A country needs ‘’public policies that support space initiatives” and ‘’help achieve different objectives in the area of research,” Herrera wrote in an email.

Guatemala’s first satellite, Quetzal-1, was deployed by Japan last year and was operated by a team from the university where Herrera is studying. The project unfolded in a country whose problems have compelled many citizens to look for a better life elsewhere.

Bolivia’s space agency got caught up in the country’s recent political turmoil. The new government accused its interim predecessor of hobbling operations at the agency, which was set up in 2010 by then-President Evo Morales.

Brazil’s science and technology minister, Marcos Pontes, is a former astronaut who trained with NASA, and Chile is home to giant telescopes. Now Mexico and Argentina are leading efforts to form a regional space agency. The African Union also plans a space agency, to be based in Egypt. The European Space Agency, which uses a rocket launch site in French Guiana on South America’s northeast coast, was established in 1975.

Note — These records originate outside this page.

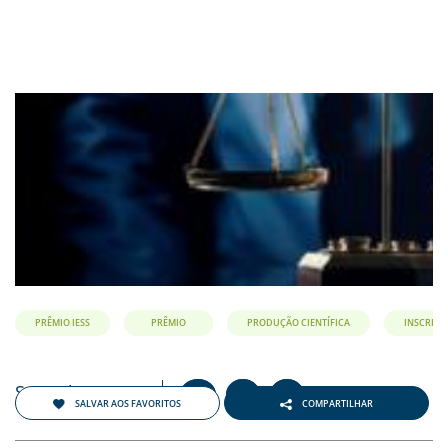
PRÊMIO IESS
PRÊMIO
PRODUÇÃO CIENTÍFICA
INSCRIÇÕ
Setembro 2018
+
-
A
A
A
SALVAR AOS FAVORITOS
COMPARTILHAR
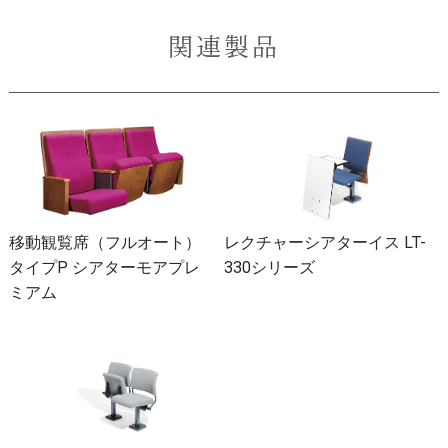
関連製品
移動観覧席（フルオート）
レクチャーシアターイス LT-
タイプP シアターモアプレ
330シリーズ
ミアム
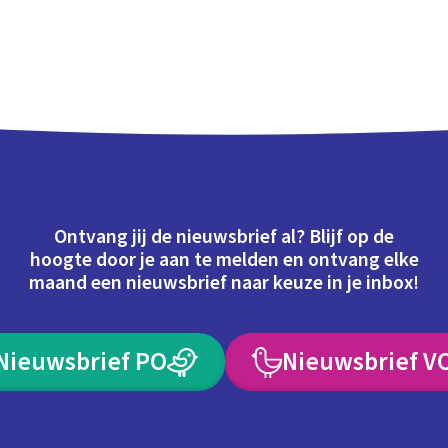
Ontvang jij de nieuwsbrief al? Blijf op de
hoogte door je aan te melden en ontvang elke
maand een nieuwsbrief naar keuze in je inbox!
Nieuwsbrief PO
Nieuwsbrief V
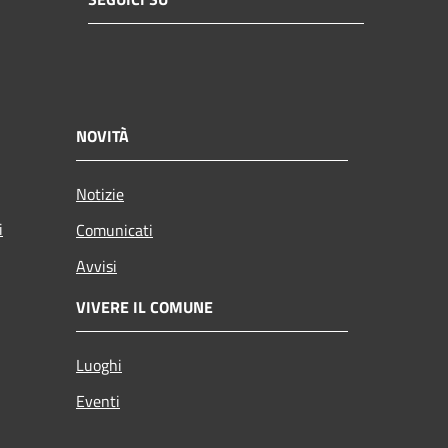
NOVITÀ
Notizie
i
Comunicati
Avvisi
VIVERE IL COMUNE
Luoghi
Eventi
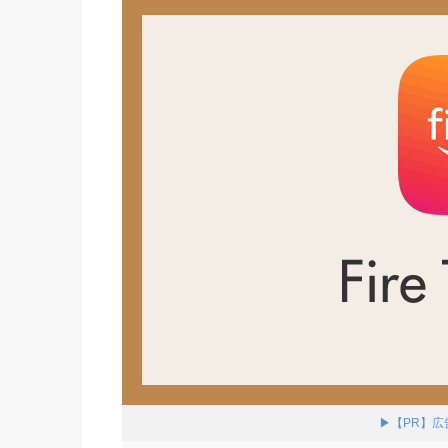
▶【PR】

Mexico’s Congress on Monday hosted an international panel on the outlook for a ‘’new space race” and what it can do for health, education and other fields. Sen. Beatriz Paredes Rangel put it in existential terms, saying it was time to stop dwelling on Earth-bound debates of the past.

“The future is in our hands and if we’re not a part of it, we will disappear or waste the opportunity to play a relevant role in the construction of the future,” she said.